By being bad at very little, Minnesota ranks No. 3 on best states list

Hi, America. We’re Minnesota and we’re better than you. Well, most of you, anyway.

Like any good Minnesotan, I didn’t bother initially reading the article with today’s release of the U.S. News best states list. I went right to the list to see where in the top five Minnesota ranked.

Third. Behind only Washington state and New Hampshire.

We’ve been on lists like this so long we probably know exactly what this latest ranking is going to say about us. But we like to read it anyway.

As the northernmost territory in the 48 contiguous states, Minnesota is known for its frigid conditions. Its residents see about 70 inches of snowfall each year in the northern region, along with an average winter temperature of 8 degrees Fahrenheit.

The cold weather explains ice hockey’s popularity in Minnesota, and makes it a perfect destination for cross-country skiing, ice fishing and other snow sports.

The state is also known for its many bodies of water, which eventually flow into the Hudson Bay, the Atlantic Ocean and the Gulf of Mexico. The headwaters of the Mississippi River start in northern Lake Itasca. The Dakota fittingly named the land “Minisota,” meaning sky-tinted water. The state’s nickname as the Land of 10,000 Lakes is an understatement – the state has more than 11,500.

The Mayo Clinic, a nonprofit organization with hospitals and research initiatives in different locations, is headquartered in Rochester and is among the state’s top employers. Manufacturing and retail trade are two other major industries in Minnesota, which houses many Fortune 500 companies such as UnitedHealth Group, Target, 3M and General Mills.

That’s all pretty underwhelming.

What we really want to know is what makes us better than most every other state.

Other than “opportunity” (No. 3) and natural environment (No. 3), the only other category Minnesota really excels in is infrastructure (No. 6), which is a joke if you look at the condition of our roads and bridges. But we get a bounce for good internet access and short commute times. So maybe the theory is: sure our roads are awful, but we don’t have to drive on them for long.

We’re No. 25 in fiscal stability, No. 10 in health care (we’ve been slipping there for years),  16 in crimes and corrections, 17 in education, and 18 in economy.

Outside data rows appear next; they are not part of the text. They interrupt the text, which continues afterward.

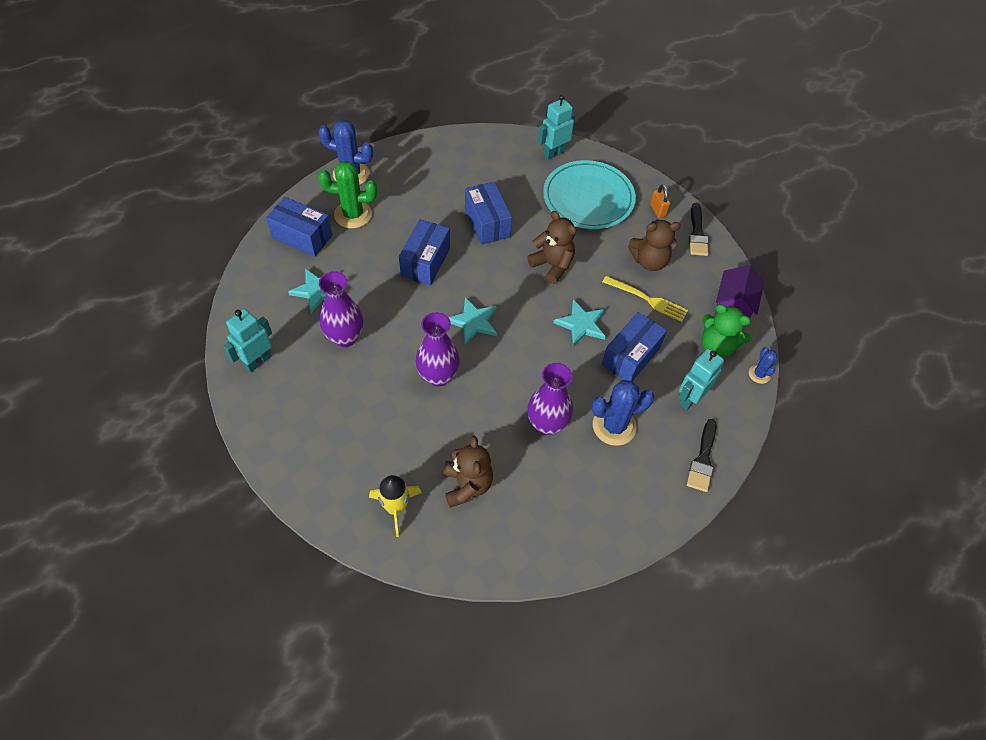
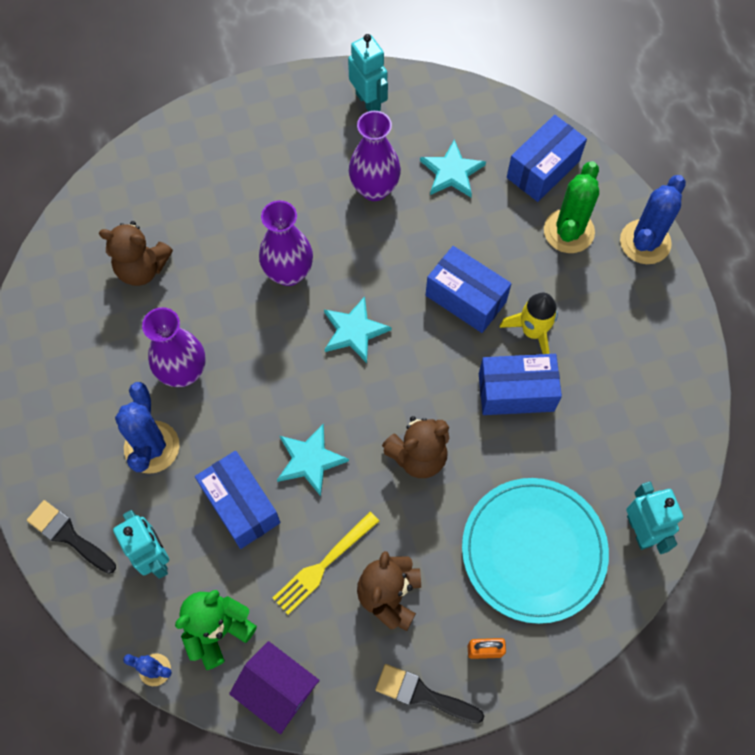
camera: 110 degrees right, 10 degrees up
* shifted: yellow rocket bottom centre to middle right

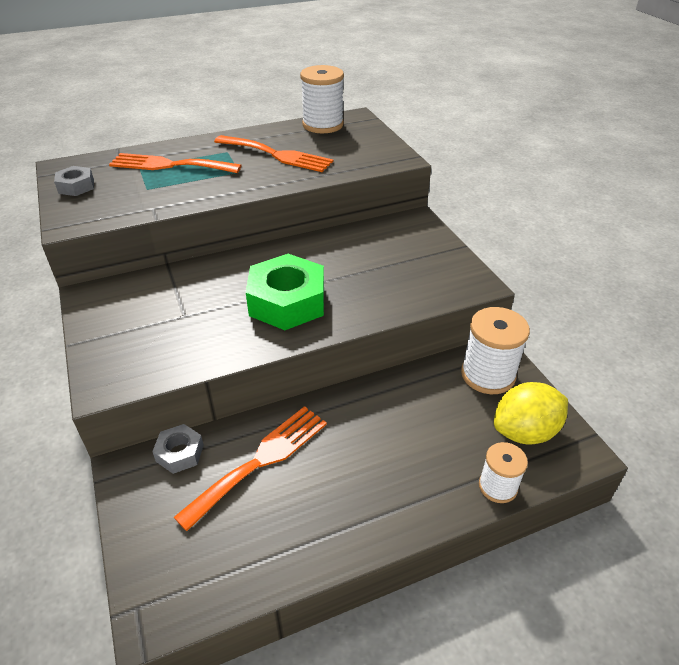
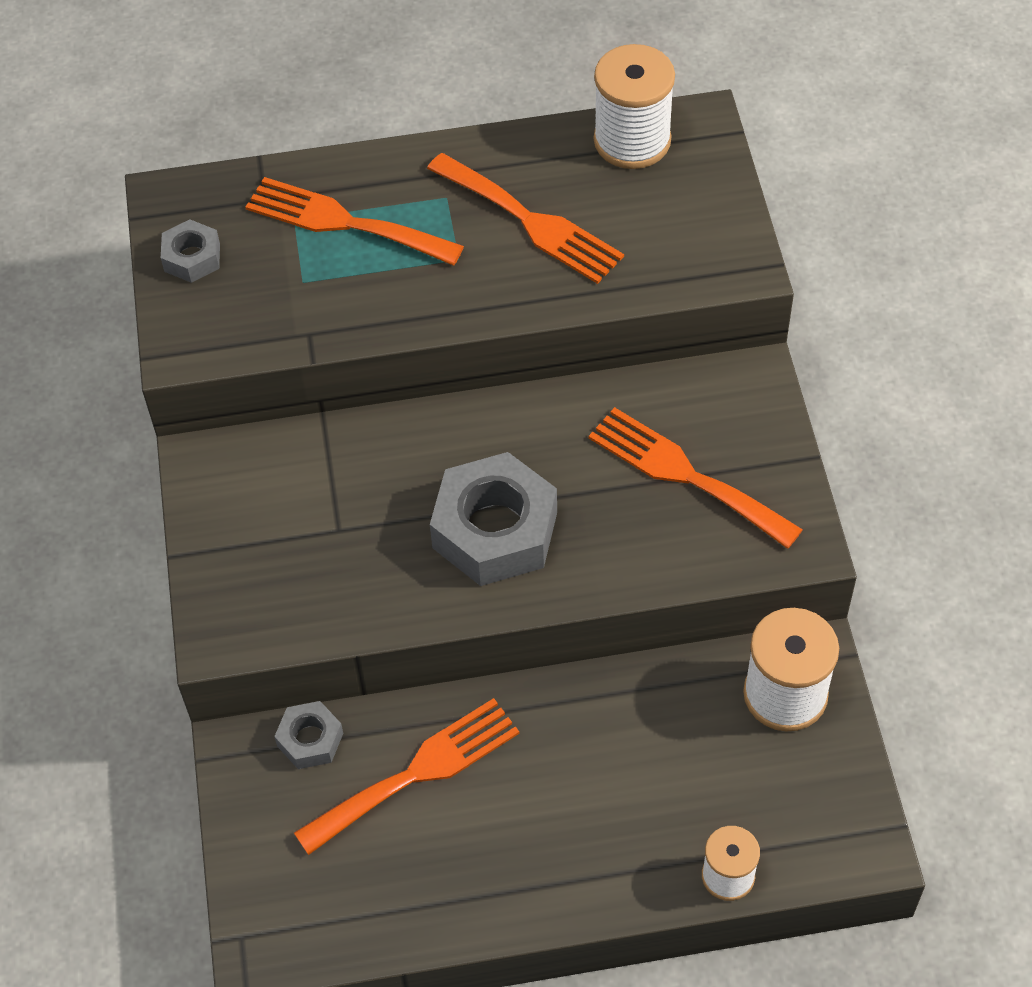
camera: 15 degrees right, 15 degrees up
* repainted: green nut centre to ash-grey nut (no. 3 from left) centre
* gone: yellow lemon middle right
* new: orange fork (no. 4 from left) middle right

In other words, we’re so consistently “not that bad” in so many categories, that our overall ranking puts us at No. 3.

But are we as good as we think we are?

For the umpteenth straight year, the Legislature and governor are heading for an impasse in which almost nothing gets done. Kids are dying because they’re rationing their way-too-expensive insulin and even that can’t get lawmakers on the same page.

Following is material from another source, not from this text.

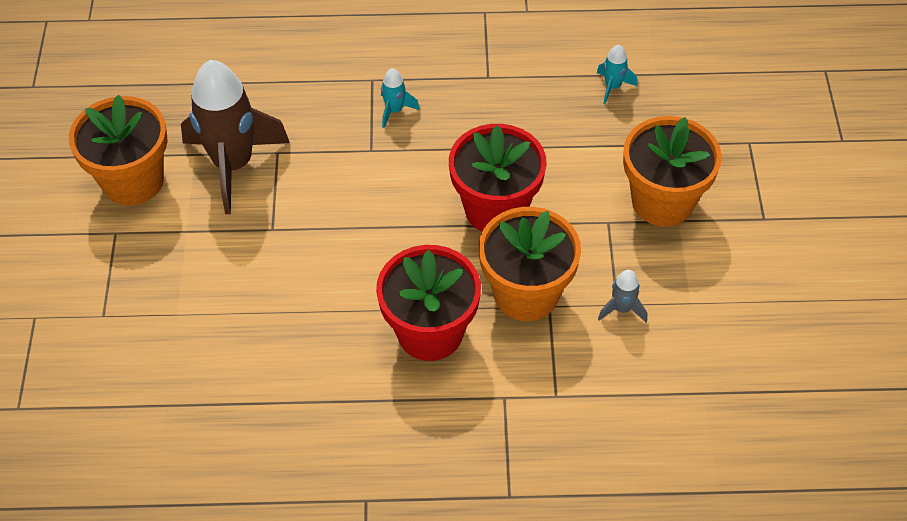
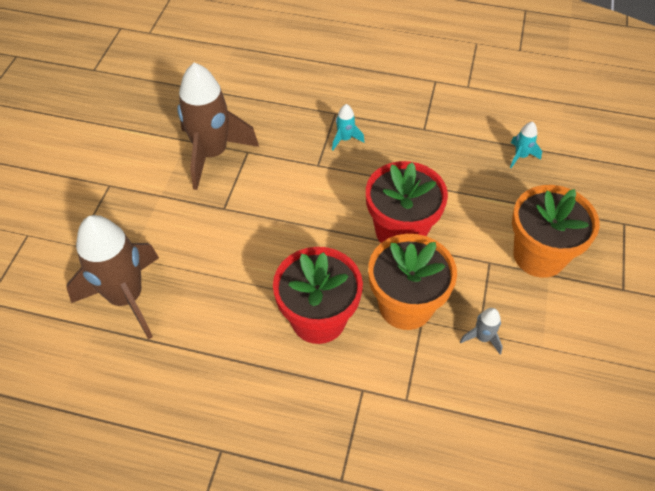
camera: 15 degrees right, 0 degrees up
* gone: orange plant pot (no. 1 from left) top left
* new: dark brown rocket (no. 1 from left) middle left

What is Washington state doing to earn the No. 1 ranking? It helps to have most every high-tech powerhouses there, but U.S. News credits its climate-friendly energy policy.

Earlier this month, Washington’s legislature passed a slate of clean energy legislation to put it on a path to fossil fuel-free electricity by 2045.

But even with all that going for them, Washington ranks 19th in “opportunity,” between Alaska and Kentucky, which is saying something because Alaska is otherwise a basket case in this survey.

The curious segment ranking for Minnesota is “fiscal stability” (No. 25). Other than noting we’re 30th in long-term fiscal stability and 19th in short term stability, there’s almost no explanation provided for our rank. We get solid marks for budget balancing but our state constitution requires a balanced budget.

In health care, we get high marks for the number of insured, and the ease of access, but we’re pretty average/mediocre on quality. That’s a bit of a slap in the face for a state with the Mayo Clinic.

But, there we are atop the list at No. 3, looking down at 47 other states while politicians struggle at the Capitol with a question they can never seem to answer from year to year: What kind of state do we want to be?